The Minimum Cash Covenant in the Prepetition Credit Agreement requires that, among other things, the Debtor maintain unrestricted cash on deposit with the Prepetition Lender in the total amount of the greater of (a) $30.0 million, or (b) the sum of (i) $15.0 million plus (ii) the Debtor’s six month cash burn, as described in greater detail above, and the Debtor’s cash balance fell below the Minimum Cash Covenant threshold in the days prior to the Petition Date. In addition, the Debtor has certain contingent payments coming due to the former Creabilis shareholders pursuant to the SPA. Specifically, under the SPA, the Debtor will become obligated to issue $18.0 million in shares of its common stock to the former Creabilis shareholders upon the commencement of the first clinical trial of SNA-120. This amount could rise to as much as $53.0 million, consisting of an aggregate of $25.0 million in cash and $28.0 million in shares of common stock, upon achieving certain additional milestones.
These factors have left the Debtor needing significant additional liquidity to continue its research and development operations.
Faced with a lack of viable financing options, dwindling liquidity and the requirements of the Minimum Cash Covenant, and the overhang of significant future milestone payments under the Creabilis SPA, after extensive discussions with its advisors, the Debtor determined that commencing this chapter 11 case was the best available option to preserve and maximize value for stakeholders."
About the Debtor
The Debtor is a clinical-stage biopharmaceutical and medical device company focused on bringing unconventional scientific innovations to patients whose lives are burdened by disease.
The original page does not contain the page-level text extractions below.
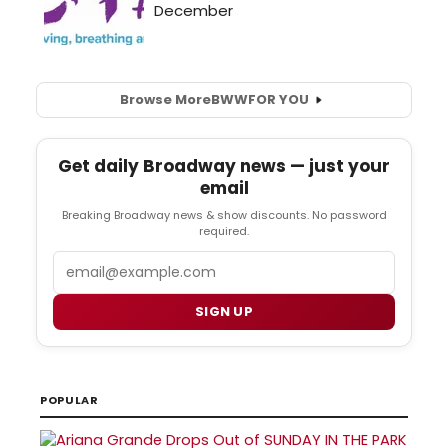
Browse More
BWW
FOR YOU
Get daily Broadway news — just your
email
Breaking Broadway news & show discounts. No password
required.
Email
SIGN UP
POPULAR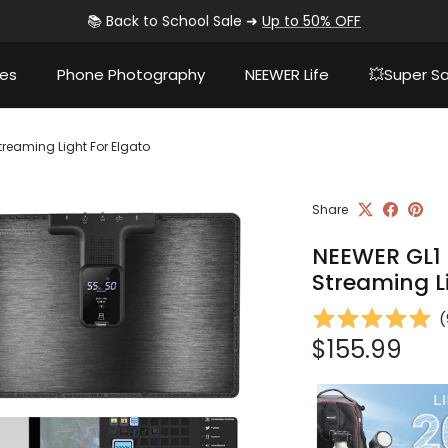
📚 Back to School Sale ➜
Up to 50% OFF
ies
Phone Photography
NEEWER Life
💥Super Sa
treaming Light For Elgato
Share
NEEWER GL1 
Streaming L
(
Regular pri
$155.99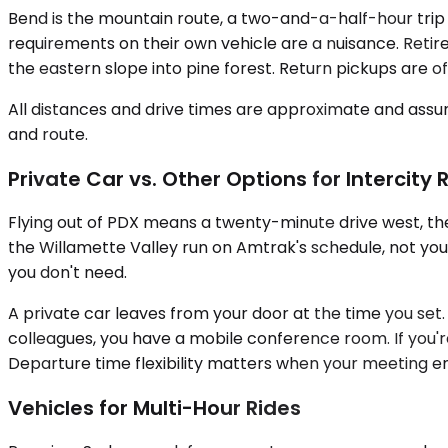
Bend is the mountain route, a two-and-a-half-hour trip
requirements on their own vehicle are a nuisance. Reti
the eastern slope into pine forest. Return pickups are 
All distances and drive times are approximate and assum
and route.
Private Car vs. Other Options for Intercity 
Flying out of PDX means a twenty-minute drive west, the
the Willamette Valley run on Amtrak's schedule, not you
you don't need.
A private car leaves from your door at the time you set. Y
colleagues, you have a mobile conference room. If you're
Departure time flexibility matters when your meeting end
Vehicles for Multi-Hour Rides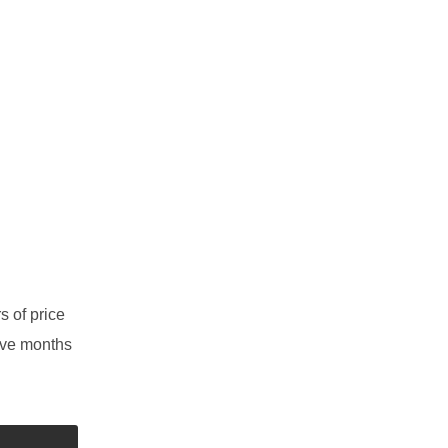
s of price
elve months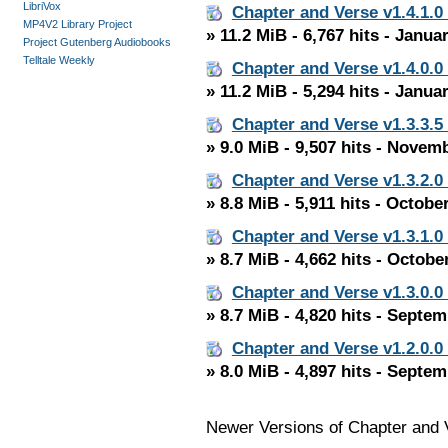
LibriVox
Chapter and Verse v1.4.1.0
MP4V2 Library Project
» 11.2 MiB - 6,767 hits - Janua
Project Gutenberg Audiobooks
Telltale Weekly
Chapter and Verse v1.4.0.0
» 11.2 MiB - 5,294 hits - Janua
Chapter and Verse v1.3.3.5
» 9.0 MiB - 9,507 hits - Novem
Chapter and Verse v1.3.2.0
» 8.8 MiB - 5,911 hits - Octobe
Chapter and Verse v1.3.1.0
» 8.7 MiB - 4,662 hits - Octobe
Chapter and Verse v1.3.0.0
» 8.7 MiB - 4,820 hits - Septe
Chapter and Verse v1.2.0.0
» 8.0 MiB - 4,897 hits - Septe
Newer Versions of Chapter and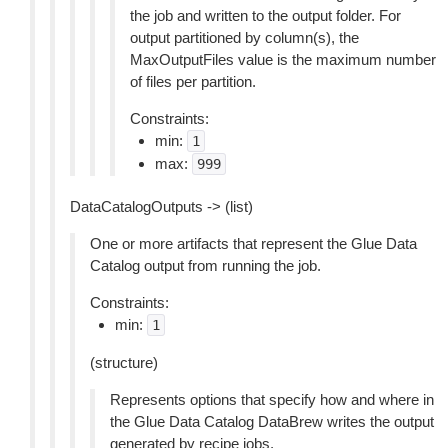
the job and written to the output folder. For
output partitioned by column(s), the
MaxOutputFiles value is the maximum number
of files per partition.
Constraints:
min:
1
max:
999
DataCatalogOutputs -> (list)
One or more artifacts that represent the Glue Data
Catalog output from running the job.
Constraints:
min:
1
(structure)
Represents options that specify how and where in
the Glue Data Catalog DataBrew writes the output
generated by recipe jobs.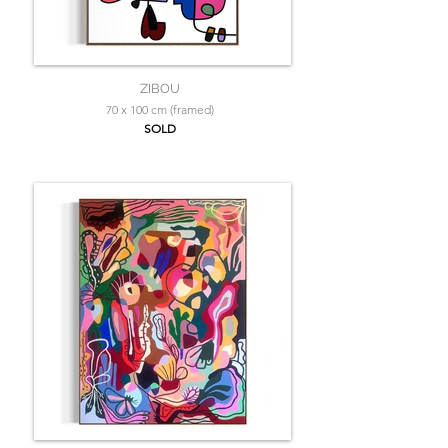
ZIBOU
70 x 100 cm (framed)
SOLD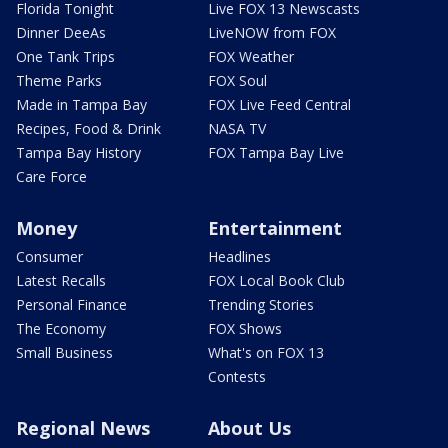
Florida Tonight
Live FOX 13 Newscasts
Dinner DeeAs
LiveNOW from FOX
One Tank Trips
FOX Weather
Theme Parks
FOX Soul
Made in Tampa Bay
FOX Live Feed Central
Recipes, Food & Drink
NASA TV
Tampa Bay History
FOX Tampa Bay Live
Care Force
Money
Entertainment
Consumer
Headlines
Latest Recalls
FOX Local Book Club
Personal Finance
Trending Stories
The Economy
FOX Shows
Small Business
What's on FOX 13
Contests
Regional News
About Us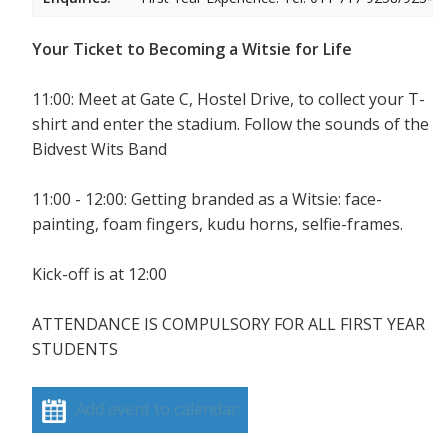
Your Ticket to Becoming a Witsie for Life
11:00: Meet at Gate C, Hostel Drive, to collect your T-
shirt and enter the stadium. Follow the sounds of the
Bidvest Wits Band
11:00 - 12:00: Getting branded as a Witsie: face-
painting, foam fingers, kudu horns, selfie-frames.
Kick-off is at 12:00
ATTENDANCE IS COMPULSORY FOR ALL FIRST YEAR
STUDENTS
Add event to calendar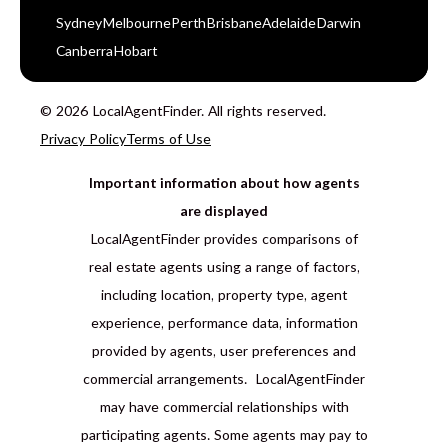
Sydney
Melbourne
Perth
Brisbane
Adelaide
Darwin
Canberra
Hobart
© 2026 LocalAgentFinder. All rights reserved.
Privacy Policy
Terms of Use
Important information about how agents
are displayed
LocalAgentFinder provides comparisons of
real estate agents using a range of factors,
including location, property type, agent
experience, performance data, information
provided by agents, user preferences and
commercial arrangements. LocalAgentFinder
may have commercial relationships with
participating agents. Some agents may pay to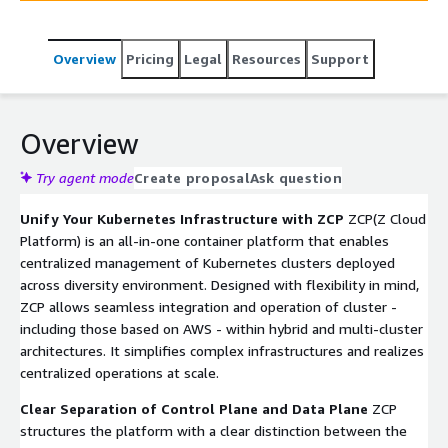
monitoring, logging, and policy management are
addressed safely and efficiently through SKʼs proven
Overview
Pricing
Legal
Resources
Support
expertise in platform operations.
Overview
Try agent mode
Create proposal
Ask question
Unify Your Kubernetes Infrastructure with ZCP
ZCP(Z Cloud
Platform) is an all-in-one container platform that enables
centralized management of Kubernetes clusters deployed
across diversity environment. Designed with flexibility in mind,
ZCP allows seamless integration and operation of cluster -
including those based on AWS - within hybrid and multi-cluster
architectures. It simplifies complex infrastructures and realizes
centralized operations at scale.
Clear Separation of Control Plane and Data Plane
ZCP
structures the platform with a clear distinction between the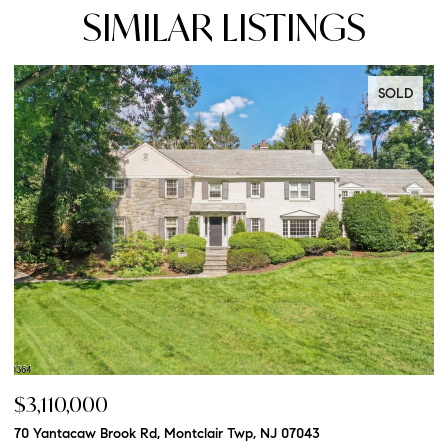
SIMILAR LISTINGS
SOLD
$3,110,000
$
70 Yantacaw Brook Rd, Montclair Twp, NJ 07043
20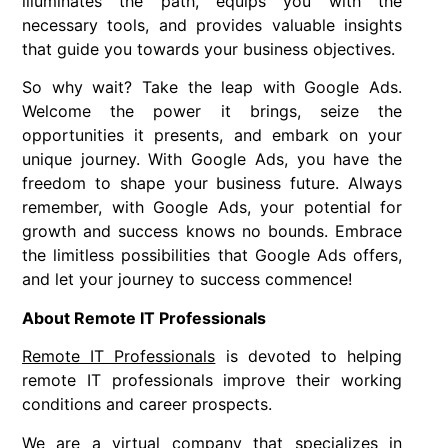
illuminates the path, equips you with the
necessary tools, and provides valuable insights
that guide you towards your business objectives.
So why wait? Take the leap with Google Ads.
Welcome the power it brings, seize the
opportunities it presents, and embark on your
unique journey. With Google Ads, you have the
freedom to shape your business future. Always
remember, with Google Ads, your potential for
growth and success knows no bounds. Embrace
the limitless possibilities that Google Ads offers,
and let your journey to success commence!
About Remote IT Professionals
Remote IT Professionals
is devoted to helping
remote IT professionals improve their working
conditions and career prospects.
We are a virtual company that specializes in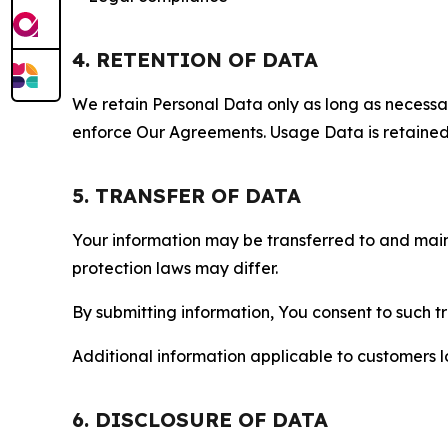
4. RETENTION OF DATA
We retain Personal Data only as long as necessary 
enforce Our Agreements. Usage Data is retained fo
5. TRANSFER OF DATA
Your information may be transferred to and main
protection laws may differ.
By submitting information, You consent to such 
Additional information applicable to customers lo
6. DISCLOSURE OF DATA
The Debtor, through its accomplished management team and skilled employees, leverages deep knowledge and experience in drug and medical device development across multiple therapeutic areas with a view towards building a unique, diversified, multi-asset portfolio of therapies in inflammation and immunology that target select pathways in specific tissues, with an initial focus on one of the most important “immune” tissues, the skin.